George Hayward was a New York City lithographer operating from 1834 to 1872 at a succession of different addresses. He is best known for his views of New York City, including those published in D.T. Valentine’s annual manuals for the city, as well as views for local histories of New York and New England. Hayward also contributed plates to periodicals such as the Horticulturist. His body of work remains an important historical record of mid-19th-century New York.

Full publication information lower margin: “Lith. by Geo: Hayward, 171 Pearl Street, New-York. for D.T. Valentine’s Manual, for 1860.”

Condition: Generally very good, formerly folded, as issued; now professionally flattened, cleaned, and deacidified, with only minor remaining light toning and wear.
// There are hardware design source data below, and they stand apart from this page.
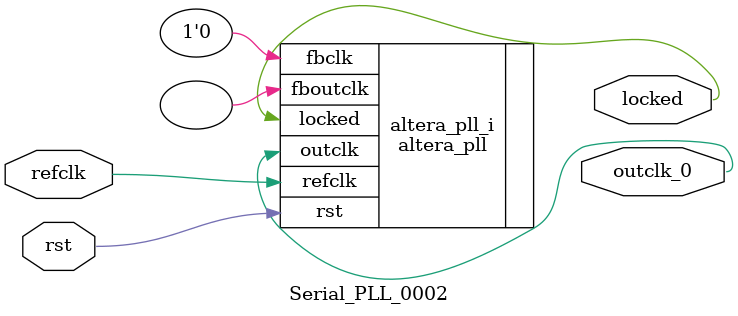
<source format=v>
`timescale 1ns/10ps
module  Serial_PLL_0002(

	// interface 'refclk'
	input wire refclk,

	// interface 'reset'
	input wire rst,

	// interface 'outclk0'
	output wire outclk_0,

	// interface 'locked'
	output wire locked
);

	altera_pll #(
		.fractional_vco_multiplier("false"),
		.reference_clock_frequency("125.0 MHz"),
		.operation_mode("direct"),
		.number_of_clocks(1),
		.output_clock_frequency0("1.843208 MHz"),
		.phase_shift0("0 ps"),
		.duty_cycle0(50),
		.output_clock_frequency1("0 MHz"),
		.phase_shift1("0 ps"),
		.duty_cycle1(50),
		.output_clock_frequency2("0 MHz"),
		.phase_shift2("0 ps"),
		.duty_cycle2(50),
		.output_clock_frequency3("0 MHz"),
		.phase_shift3("0 ps"),
		.duty_cycle3(50),
		.output_clock_frequency4("0 MHz"),
		.phase_shift4("0 ps"),
		.duty_cycle4(50),
		.output_clock_frequency5("0 MHz"),
		.phase_shift5("0 ps"),
		.duty_cycle5(50),
		.output_clock_frequency6("0 MHz"),
		.phase_shift6("0 ps"),
		.duty_cycle6(50),
		.output_clock_frequency7("0 MHz"),
		.phase_shift7("0 ps"),
		.duty_cycle7(50),
		.output_clock_frequency8("0 MHz"),
		.phase_shift8("0 ps"),
		.duty_cycle8(50),
		.output_clock_frequency9("0 MHz"),
		.phase_shift9("0 ps"),
		.duty_cycle9(50),
		.output_clock_frequency10("0 MHz"),
		.phase_shift10("0 ps"),
		.duty_cycle10(50),
		.output_clock_frequency11("0 MHz"),
		.phase_shift11("0 ps"),
		.duty_cycle11(50),
		.output_clock_frequency12("0 MHz"),
		.phase_shift12("0 ps"),
		.duty_cycle12(50),
		.output_clock_frequency13("0 MHz"),
		.phase_shift13("0 ps"),
		.duty_cycle13(50),
		.output_clock_frequency14("0 MHz"),
		.phase_shift14("0 ps"),
		.duty_cycle14(50),
		.output_clock_frequency15("0 MHz"),
		.phase_shift15("0 ps"),
		.duty_cycle15(50),
		.output_clock_frequency16("0 MHz"),
		.phase_shift16("0 ps"),
		.duty_cycle16(50),
		.output_clock_frequency17("0 MHz"),
		.phase_shift17("0 ps"),
		.duty_cycle17(50),
		.pll_type("General"),
		.pll_subtype("General")
	) altera_pll_i (
		.rst	(rst),
		.outclk	({outclk_0}),
		.locked	(locked),
		.fboutclk	( ),
		.fbclk	(1'b0),
		.refclk	(refclk)
	);
endmodule


</source>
In antique wood frame with ebonized edges, very good with the usual light wear, shrinkage, abrasions to finish. Recently rematted with colored rag mat.

References:

Cohen, Barbara. “Ask Barbara: Why are there two series of books called ‘Valentine’s Manuals’?” New York Bound Books. 7 January 2012. http://www.newyorkboundbooks.com/2012/01/07/ask-barbara-why-are-there-two-series-of-books-called-valentines-manuals/#more-1293 (12 December 2016).

Deák, Gloria Gilda.Picturing America: 1497-1899. Vol. 1.Princeton, New Jersey: Princeton University Press, 1988. pp. 535-536.

Peters, Harry S.America on Stone.U.S.: Doubleday, Doran, 1931. pp. 210-212.